_文档节选_

:::

- minio 集群化部署
- nginx 负载均衡,转发请求到minio
- spark 集群化部署
docker build -t jinglongzh/spark:3.2.1 .
docker-compose up --scale spark-worker=3 -d
network的名称根据实际名称填写,用docker network ls 命令查看
docker run --rm -it --network docker_spark-network jinglongzh/spark:3.2.1 /bin/sh
/spark/bin/spark-submit --master spark://spark-master:7077 --class \
org.apache.spark.examples.SparkPi \
/spark/examples/jars/spark-examples_2.12-3.2.1.jar 1000
http://localhost:9001/ 账号密码:minio/minio123
使用客户端连接minio 服务端 创建名为spark-test的bucket 并上传测试文件
mc config host add myminio http://192.168.1.6:9000 minio minio123
mc mb myminio/spark-test
mc cp test.json myminio/spark-test/test.json
执行mc ls myminio 报错
sh-4.4# mc ls myminio
mc: <ERROR> Unable to list folder. The request signature we calculated does not match the signature you provided. Check your key and signing method.
Spark访问MinIO存储需要一些依赖包 放置在了dependencies文件夹下 并配置了copy_dependencies.sh文件,将依赖包copy到spark 集群的jar包
执行如下命令,打开spark-shell,连接minio
./bin/spark-shell \
--conf spark.hadoop.fs.s3a.endpoint=http://192.168.1.6:9000 \
--conf spark.hadoop.fs.s3a.access.key=minio \
--conf spark.hadoop.fs.s3a.secret.key=minio123 \
--conf spark.hadoop.fs.s3a.path.style.access=true \
--conf spark.hadoop.fs.s3a.impl=org.apache.hadoop.fs.s3a.S3AFileSystem
执行如下命令读取MinIO存储
val b1 = sc.textFile("s3a://spark-test/test.json")
b1.collect().foreach(println)
碰到的错误:
Welcome to
____ __
/ __/__ ___ _____/ /__
_\ \/ _ \/ _ `/ __/ '_/
/___/ .__/\_,_/_/ /_/\_\ version 3.2.1
/_/
Using Scala version 2.12.15 (OpenJDK 64-Bit Server VM, Java 1.8.0_212)
Type in expressions to have them evaluated.
Type :help for more information.

:::

_数据集摘录_
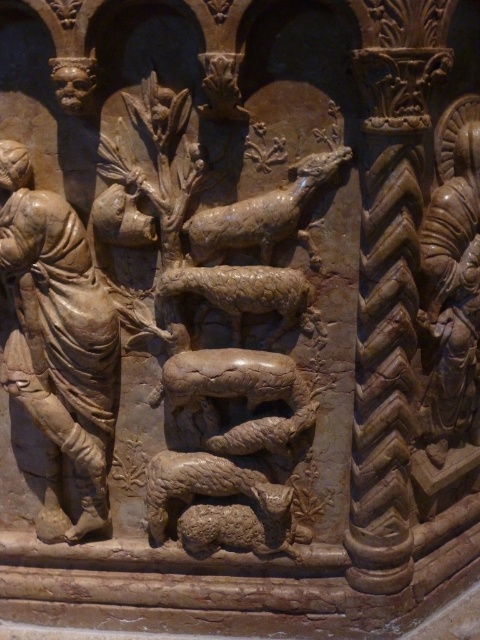
You are an art conservator assessing the dimensions of the stone figures in the carving. Which object has a greater width between the beige stone figure at left and the brown stone sheep at center?

The brown stone sheep at center has a greater width than the beige stone figure at left, as the beige stone figure at left is narrower.

You are an art conservator examining the stone carving. You need to determine which object is taller between the beige stone figure at left and the brown stone sheep at center. Based on the carving, which one is taller?

The beige stone figure at left is much taller than the brown stone sheep at center, so the beige stone figure at left is taller.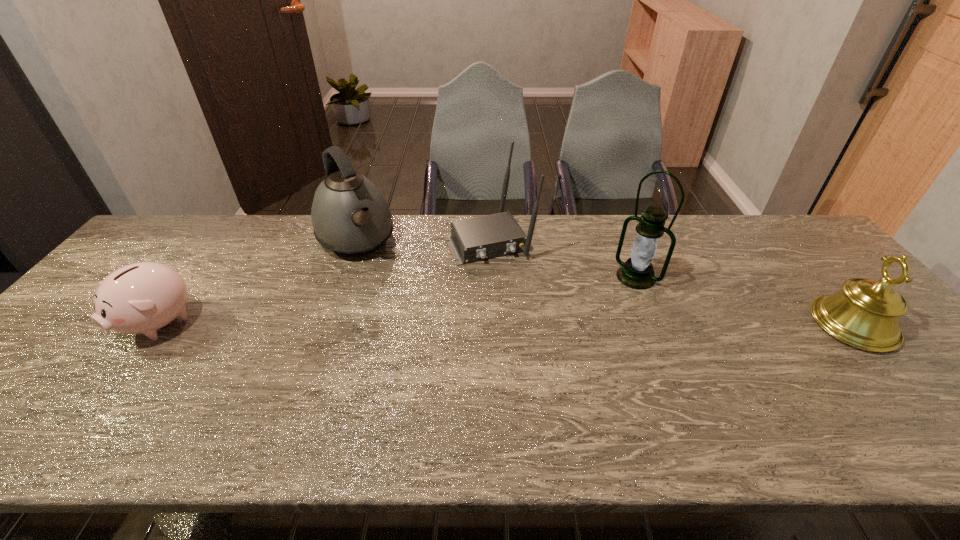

:::

依据文档节选,通过客户端在 minio 中创建的 bucket 叫什么名字? 列表与本练习无关。

spark-test